**Задание:** Представьте все записи ниже в виде JSON-списка строк, по одной на каждую строку текста, без пустых строк. Строки с обозначениями картинок в ответ не включайте.

Записи набора данных
------------------------

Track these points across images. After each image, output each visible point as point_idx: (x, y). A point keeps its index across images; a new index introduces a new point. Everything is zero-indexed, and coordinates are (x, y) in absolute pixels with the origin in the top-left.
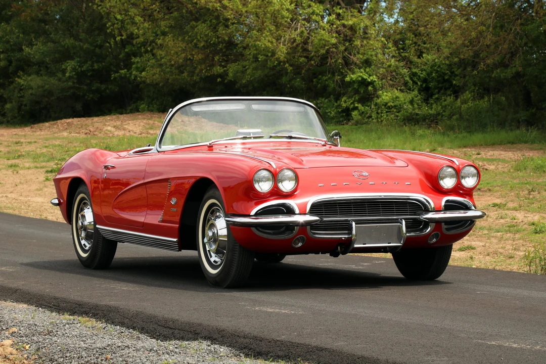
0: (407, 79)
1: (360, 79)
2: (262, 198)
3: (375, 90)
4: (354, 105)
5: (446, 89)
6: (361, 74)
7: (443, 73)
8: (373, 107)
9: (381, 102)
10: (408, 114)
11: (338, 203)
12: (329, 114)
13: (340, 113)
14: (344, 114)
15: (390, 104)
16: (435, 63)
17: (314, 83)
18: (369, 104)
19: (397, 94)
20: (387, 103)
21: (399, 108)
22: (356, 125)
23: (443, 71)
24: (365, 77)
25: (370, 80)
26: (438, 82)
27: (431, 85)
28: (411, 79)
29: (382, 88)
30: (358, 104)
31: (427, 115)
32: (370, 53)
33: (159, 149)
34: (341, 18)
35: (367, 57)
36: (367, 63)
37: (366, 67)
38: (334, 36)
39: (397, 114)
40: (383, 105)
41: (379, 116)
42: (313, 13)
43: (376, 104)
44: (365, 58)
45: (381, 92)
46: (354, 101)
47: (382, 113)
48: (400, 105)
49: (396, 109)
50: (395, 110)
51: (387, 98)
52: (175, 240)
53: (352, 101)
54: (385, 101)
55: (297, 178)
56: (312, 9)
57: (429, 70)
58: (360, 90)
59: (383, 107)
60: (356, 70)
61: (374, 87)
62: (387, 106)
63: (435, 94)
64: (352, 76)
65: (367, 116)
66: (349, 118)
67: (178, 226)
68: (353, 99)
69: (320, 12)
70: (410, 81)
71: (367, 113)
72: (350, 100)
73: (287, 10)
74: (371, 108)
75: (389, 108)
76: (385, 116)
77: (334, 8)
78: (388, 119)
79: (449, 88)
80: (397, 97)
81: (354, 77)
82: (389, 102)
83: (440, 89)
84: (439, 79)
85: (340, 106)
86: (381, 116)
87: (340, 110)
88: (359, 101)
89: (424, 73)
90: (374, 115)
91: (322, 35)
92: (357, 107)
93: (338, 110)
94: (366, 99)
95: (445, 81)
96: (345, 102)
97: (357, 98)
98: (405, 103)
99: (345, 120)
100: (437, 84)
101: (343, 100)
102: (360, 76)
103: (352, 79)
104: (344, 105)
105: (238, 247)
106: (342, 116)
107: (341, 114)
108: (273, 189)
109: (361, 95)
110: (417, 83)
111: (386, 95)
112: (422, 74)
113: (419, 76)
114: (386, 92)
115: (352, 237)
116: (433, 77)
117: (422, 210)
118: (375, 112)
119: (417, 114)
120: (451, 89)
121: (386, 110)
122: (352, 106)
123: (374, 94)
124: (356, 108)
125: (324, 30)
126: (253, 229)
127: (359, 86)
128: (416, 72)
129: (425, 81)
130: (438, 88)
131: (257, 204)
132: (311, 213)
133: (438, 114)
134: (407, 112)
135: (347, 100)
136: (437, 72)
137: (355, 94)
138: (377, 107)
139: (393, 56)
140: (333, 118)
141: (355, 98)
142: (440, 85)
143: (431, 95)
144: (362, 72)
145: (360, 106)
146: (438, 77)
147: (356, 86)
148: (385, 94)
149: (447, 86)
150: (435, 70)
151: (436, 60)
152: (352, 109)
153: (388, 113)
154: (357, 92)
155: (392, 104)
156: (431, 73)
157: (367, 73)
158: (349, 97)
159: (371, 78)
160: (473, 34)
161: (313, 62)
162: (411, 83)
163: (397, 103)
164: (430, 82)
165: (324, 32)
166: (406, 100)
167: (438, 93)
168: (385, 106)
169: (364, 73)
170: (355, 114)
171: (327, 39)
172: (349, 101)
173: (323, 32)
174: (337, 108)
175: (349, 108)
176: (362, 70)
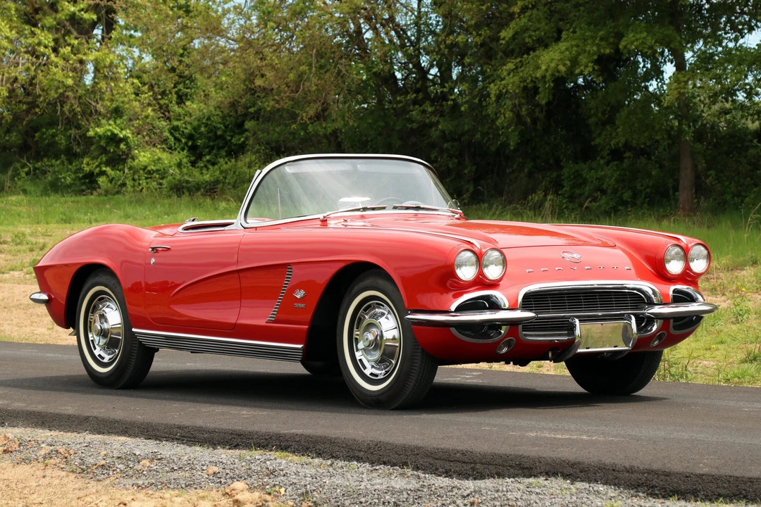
0: (166, 134)
1: (109, 134)
2: (463, 287)
3: (129, 148)
4: (101, 168)
5: (219, 148)
6: (111, 128)
7: (215, 127)
8: (126, 171)
9: (138, 164)
10: (177, 182)
11: (549, 295)
12: (63, 180)
13: (80, 179)
14: (87, 181)
15: (152, 167)
16: (203, 113)
17: (36, 139)
18: (121, 167)
19: (159, 155)
20: (146, 167)
21: (163, 174)
22: (106, 196)
23: (214, 124)
24: (116, 132)
25: (122, 136)
26: (209, 139)
27: (199, 142)
28: (171, 134)
29: (138, 146)
30: (106, 167)
31: (202, 183)
32: (121, 99)
33: (246, 225)
34: (76, 52)
35: (117, 104)
36: (117, 112)
37: (115, 119)
38: (71, 75)
39: (161, 181)
40: (141, 169)
41: (136, 184)
42: (39, 44)
43: (130, 168)
44: (114, 106)
45: (136, 151)
46: (100, 164)
47: (139, 179)
48: (164, 169)
49: (159, 174)
50: (157, 176)
51: (145, 159)
52: (300, 346)
53: (97, 163)
54: (143, 164)
55: (505, 262)
56: (38, 38)
57: (196, 123)
58: (108, 149)
59: (141, 172)
60: (104, 121)
61: (127, 144)
62: (146, 171)
63: (205, 155)
64: (98, 130)
65: (119, 183)
66: (93, 185)
67: (307, 327)
68: (99, 160)
69: (49, 42)
70: (170, 137)
71: (119, 180)
72: (94, 161)
73: (7, 38)
74: (124, 172)
75: (149, 172)
76: (145, 184)
77: (66, 38)
78: (149, 187)
79: (223, 147)
80: (159, 159)
81: (100, 130)
82: (149, 165)
83: (212, 148)
84: (210, 135)
85: (80, 169)
86: (139, 184)
87: (81, 175)
88: (107, 164)
89: (189, 127)
90: (129, 183)
91: (55, 74)
92: (105, 171)
93: (78, 174)
94: (117, 160)
95: (217, 137)
96: (88, 164)
97: (104, 159)
98: (171, 167)
99: (89, 189)
100: (207, 141)
101: (84, 162)
102: (109, 130)
103: (97, 133)
104: (87, 169)
105: (419, 354)
106: (84, 184)
107: (83, 181)
108: (477, 277)
109: (110, 155)
110: (179, 141)
111: (144, 156)
112: (186, 128)
113: (183, 132)
114: (144, 152)
115: (575, 339)
116: (202, 132)
117: (645, 303)
118: (131, 178)
119: (187, 182)
120: (226, 149)
121: (146, 175)
122: (98, 170)
123: (127, 155)
124: (103, 173)
125: (57, 67)
126: (453, 330)
127: (107, 143)
128: (178, 126)
129: (190, 137)
130: (209, 147)
131: (456, 296)
132: (523, 307)
133: (217, 182)
134: (174, 179)
135: (91, 162)
136: (206, 125)
137: (101, 154)
138: (132, 171)
139: (149, 105)
140: (69, 186)
141: (101, 159)
142: (211, 143)
143: (200, 157)
144: (110, 125)
145: (108, 169)
146: (208, 133)
147: (103, 143)
148: (142, 154)
149: (221, 144)
150: (203, 123)
151: (205, 111)
152: (97, 174)
153: (149, 180)
154: (104, 151)
155: (153, 168)
156: (199, 126)
157: (117, 126)
158: (93, 159)
159: (124, 132)
160: (292, 76)
161: (37, 110)
162: (173, 140)
163: (159, 166)
164: (197, 139)
165: (57, 69)
166: (172, 163)
167: (209, 153)
168: (144, 169)
169: (114, 126)
170: (102, 180)
171: (61, 79)
172: (93, 164)
173: (55, 70)
174: (76, 172)
175: (93, 173)
176: (111, 122)
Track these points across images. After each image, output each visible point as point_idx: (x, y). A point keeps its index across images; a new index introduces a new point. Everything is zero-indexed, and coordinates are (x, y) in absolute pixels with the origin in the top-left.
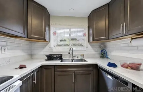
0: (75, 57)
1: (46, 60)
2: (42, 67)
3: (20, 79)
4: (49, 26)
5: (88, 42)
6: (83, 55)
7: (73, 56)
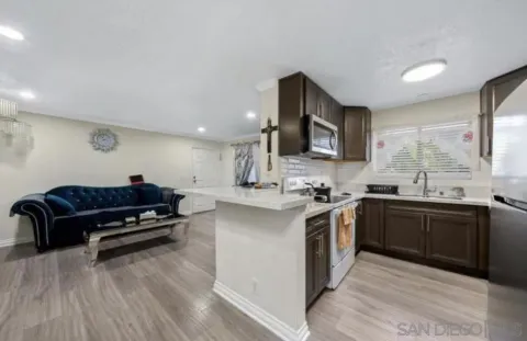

------------------------

**Ответ на задание:**
[
  "Track these points across images. After each image, output each visible point as point_idx: (x, y). A point keeps its index across images; a new index introduces a new point. Everything is zero-indexed, and coordinates are (x, y) in absolute pixels with the origin in the top-left.",
  "0: (407, 79)",
  "1: (360, 79)",
  "2: (262, 198)",
  "3: (375, 90)",
  "4: (354, 105)",
  "5: (446, 89)",
  "6: (361, 74)",
  "7: (443, 73)",
  "8: (373, 107)",
  "9: (381, 102)",
  "10: (408, 114)",
  "11: (338, 203)",
  "12: (329, 114)",
  "13: (340, 113)",
  "14: (344, 114)",
  "15: (390, 104)",
  "16: (435, 63)",
  "17: (314, 83)",
  "18: (369, 104)",
  "19: (397, 94)",
  "20: (387, 103)",
  "21: (399, 108)",
  "22: (356, 125)",
  "23: (443, 71)",
  "24: (365, 77)",
  "25: (370, 80)",
  "26: (438, 82)",
  "27: (431, 85)",
  "28: (411, 79)",
  "29: (382, 88)",
  "30: (358, 104)",
  "31: (427, 115)",
  "32: (370, 53)",
  "33: (159, 149)",
  "34: (341, 18)",
  "35: (367, 57)",
  "36: (367, 63)",
  "37: (366, 67)",
  "38: (334, 36)",
  "39: (397, 114)",
  "40: (383, 105)",
  "41: (379, 116)",
  "42: (313, 13)",
  "43: (376, 104)",
  "44: (365, 58)",
  "45: (381, 92)",
  "46: (354, 101)",
  "47: (382, 113)",
  "48: (400, 105)",
  "49: (396, 109)",
  "50: (395, 110)",
  "51: (387, 98)",
  "52: (175, 240)",
  "53: (352, 101)",
  "54: (385, 101)",
  "55: (297, 178)",
  "56: (312, 9)",
  "57: (429, 70)",
  "58: (360, 90)",
  "59: (383, 107)",
  "60: (356, 70)",
  "61: (374, 87)",
  "62: (387, 106)",
  "63: (435, 94)",
  "64: (352, 76)",
  "65: (367, 116)",
  "66: (349, 118)",
  "67: (178, 226)",
  "68: (353, 99)",
  "69: (320, 12)",
  "70: (410, 81)",
  "71: (367, 113)",
  "72: (350, 100)",
  "73: (287, 10)",
  "74: (371, 108)",
  "75: (389, 108)",
  "76: (385, 116)",
  "77: (334, 8)",
  "78: (388, 119)",
  "79: (449, 88)",
  "80: (397, 97)",
  "81: (354, 77)",
  "82: (389, 102)",
  "83: (440, 89)",
  "84: (439, 79)",
  "85: (340, 106)",
  "86: (381, 116)",
  "87: (340, 110)",
  "88: (359, 101)",
  "89: (424, 73)",
  "90: (374, 115)",
  "91: (322, 35)",
  "92: (357, 107)",
  "93: (338, 110)",
  "94: (366, 99)",
  "95: (445, 81)",
  "96: (345, 102)",
  "97: (357, 98)",
  "98: (405, 103)",
  "99: (345, 120)",
  "100: (437, 84)",
  "101: (343, 100)",
  "102: (360, 76)",
  "103: (352, 79)",
  "104: (344, 105)",
  "105: (238, 247)",
  "106: (342, 116)",
  "107: (341, 114)",
  "108: (273, 189)",
  "109: (361, 95)",
  "110: (417, 83)",
  "111: (386, 95)",
  "112: (422, 74)",
  "113: (419, 76)",
  "114: (386, 92)",
  "115: (352, 237)",
  "116: (433, 77)",
  "117: (422, 210)",
  "118: (375, 112)",
  "119: (417, 114)",
  "120: (451, 89)",
  "121: (386, 110)",
  "122: (352, 106)",
  "123: (374, 94)",
  "124: (356, 108)",
  "125: (324, 30)",
  "126: (253, 229)",
  "127: (359, 86)",
  "128: (416, 72)",
  "129: (425, 81)",
  "130: (438, 88)",
  "131: (257, 204)",
  "132: (311, 213)",
  "133: (438, 114)",
  "134: (407, 112)",
  "135: (347, 100)",
  "136: (437, 72)",
  "137: (355, 94)",
  "138: (377, 107)",
  "139: (393, 56)",
  "140: (333, 118)",
  "141: (355, 98)",
  "142: (440, 85)",
  "143: (431, 95)",
  "144: (362, 72)",
  "145: (360, 106)",
  "146: (438, 77)",
  "147: (356, 86)",
  "148: (385, 94)",
  "149: (447, 86)",
  "150: (435, 70)",
  "151: (436, 60)",
  "152: (352, 109)",
  "153: (388, 113)",
  "154: (357, 92)",
  "155: (392, 104)",
  "156: (431, 73)",
  "157: (367, 73)",
  "158: (349, 97)",
  "159: (371, 78)",
  "160: (473, 34)",
  "161: (313, 62)",
  "162: (411, 83)",
  "163: (397, 103)",
  "164: (430, 82)",
  "165: (324, 32)",
  "166: (406, 100)",
  "167: (438, 93)",
  "168: (385, 106)",
  "169: (364, 73)",
  "170: (355, 114)",
  "171: (327, 39)",
  "172: (349, 101)",
  "173: (323, 32)",
  "174: (337, 108)",
  "175: (349, 108)",
  "176: (362, 70)",
  "0: (166, 134)",
  "1: (109, 134)",
  "2: (463, 287)",
  "3: (129, 148)",
  "4: (101, 168)",
  "5: (219, 148)",
  "6: (111, 128)",
  "7: (215, 127)",
  "8: (126, 171)",
  "9: (138, 164)",
  "10: (177, 182)",
  "11: (549, 295)",
  "12: (63, 180)",
  "13: (80, 179)",
  "14: (87, 181)",
  "15: (152, 167)",
  "16: (203, 113)",
  "17: (36, 139)",
  "18: (121, 167)",
  "19: (159, 155)",
  "20: (146, 167)",
  "21: (163, 174)",
  "22: (106, 196)",
  "23: (214, 124)",
  "24: (116, 132)",
  "25: (122, 136)",
  "26: (209, 139)",
  "27: (199, 142)",
  "28: (171, 134)",
  "29: (138, 146)",
  "30: (106, 167)",
  "31: (202, 183)",
  "32: (121, 99)",
  "33: (246, 225)",
  "34: (76, 52)",
  "35: (117, 104)",
  "36: (117, 112)",
  "37: (115, 119)",
  "38: (71, 75)",
  "39: (161, 181)",
  "40: (141, 169)",
  "41: (136, 184)",
  "42: (39, 44)",
  "43: (130, 168)",
  "44: (114, 106)",
  "45: (136, 151)",
  "46: (100, 164)",
  "47: (139, 179)",
  "48: (164, 169)",
  "49: (159, 174)",
  "50: (157, 176)",
  "51: (145, 159)",
  "52: (300, 346)",
  "53: (97, 163)",
  "54: (143, 164)",
  "55: (505, 262)",
  "56: (38, 38)",
  "57: (196, 123)",
  "58: (108, 149)",
  "59: (141, 172)",
  "60: (104, 121)",
  "61: (127, 144)",
  "62: (146, 171)",
  "63: (205, 155)",
  "64: (98, 130)",
  "65: (119, 183)",
  "66: (93, 185)",
  "67: (307, 327)",
  "68: (99, 160)",
  "69: (49, 42)",
  "70: (170, 137)",
  "71: (119, 180)",
  "72: (94, 161)",
  "73: (7, 38)",
  "74: (124, 172)",
  "75: (149, 172)",
  "76: (145, 184)",
  "77: (66, 38)",
  "78: (149, 187)",
  "79: (223, 147)",
  "80: (159, 159)",
  "81: (100, 130)",
  "82: (149, 165)",
  "83: (212, 148)",
  "84: (210, 135)",
  "85: (80, 169)",
  "86: (139, 184)",
  "87: (81, 175)",
  "88: (107, 164)",
  "89: (189, 127)",
  "90: (129, 183)",
  "91: (55, 74)",
  "92: (105, 171)",
  "93: (78, 174)",
  "94: (117, 160)",
  "95: (217, 137)",
  "96: (88, 164)",
  "97: (104, 159)",
  "98: (171, 167)",
  "99: (89, 189)",
  "100: (207, 141)",
  "101: (84, 162)",
  "102: (109, 130)",
  "103: (97, 133)",
  "104: (87, 169)",
  "105: (419, 354)",
  "106: (84, 184)",
  "107: (83, 181)",
  "108: (477, 277)",
  "109: (110, 155)",
  "110: (179, 141)",
  "111: (144, 156)",
  "112: (186, 128)",
  "113: (183, 132)",
  "114: (144, 152)",
  "115: (575, 339)",
  "116: (202, 132)",
  "117: (645, 303)",
  "118: (131, 178)",
  "119: (187, 182)",
  "120: (226, 149)",
  "121: (146, 175)",
  "122: (98, 170)",
  "123: (127, 155)",
  "124: (103, 173)",
  "125: (57, 67)",
  "126: (453, 330)",
  "127: (107, 143)",
  "128: (178, 126)",
  "129: (190, 137)",
  "130: (209, 147)",
  "131: (456, 296)",
  "132: (523, 307)",
  "133: (217, 182)",
  "134: (174, 179)",
  "135: (91, 162)",
  "136: (206, 125)",
  "137: (101, 154)",
  "138: (132, 171)",
  "139: (149, 105)",
  "140: (69, 186)",
  "141: (101, 159)",
  "142: (211, 143)",
  "143: (200, 157)",
  "144: (110, 125)",
  "145: (108, 169)",
  "146: (208, 133)",
  "147: (103, 143)",
  "148: (142, 154)",
  "149: (221, 144)",
  "150: (203, 123)",
  "151: (205, 111)",
  "152: (97, 174)",
  "153: (149, 180)",
  "154: (104, 151)",
  "155: (153, 168)",
  "156: (199, 126)",
  "157: (117, 126)",
  "158: (93, 159)",
  "159: (124, 132)",
  "160: (292, 76)",
  "161: (37, 110)",
  "162: (173, 140)",
  "163: (159, 166)",
  "164: (197, 139)",
  "165: (57, 69)",
  "166: (172, 163)",
  "167: (209, 153)",
  "168: (144, 169)",
  "169: (114, 126)",
  "170: (102, 180)",
  "171: (61, 79)",
  "172: (93, 164)",
  "173: (55, 70)",
  "174: (76, 172)",
  "175: (93, 173)",
  "176: (111, 122)",
  "Track these points across images. After each image, output each visible point as point_idx: (x, y). A point keeps its index across images; a new index introduces a new point. Everything is zero-indexed, and coordinates are (x, y) in absolute pixels with the origin in the top-left.",
  "0: (75, 57)",
  "1: (46, 60)",
  "2: (42, 67)",
  "3: (20, 79)",
  "4: (49, 26)",
  "5: (88, 42)",
  "6: (83, 55)",
  "7: (73, 56)"
]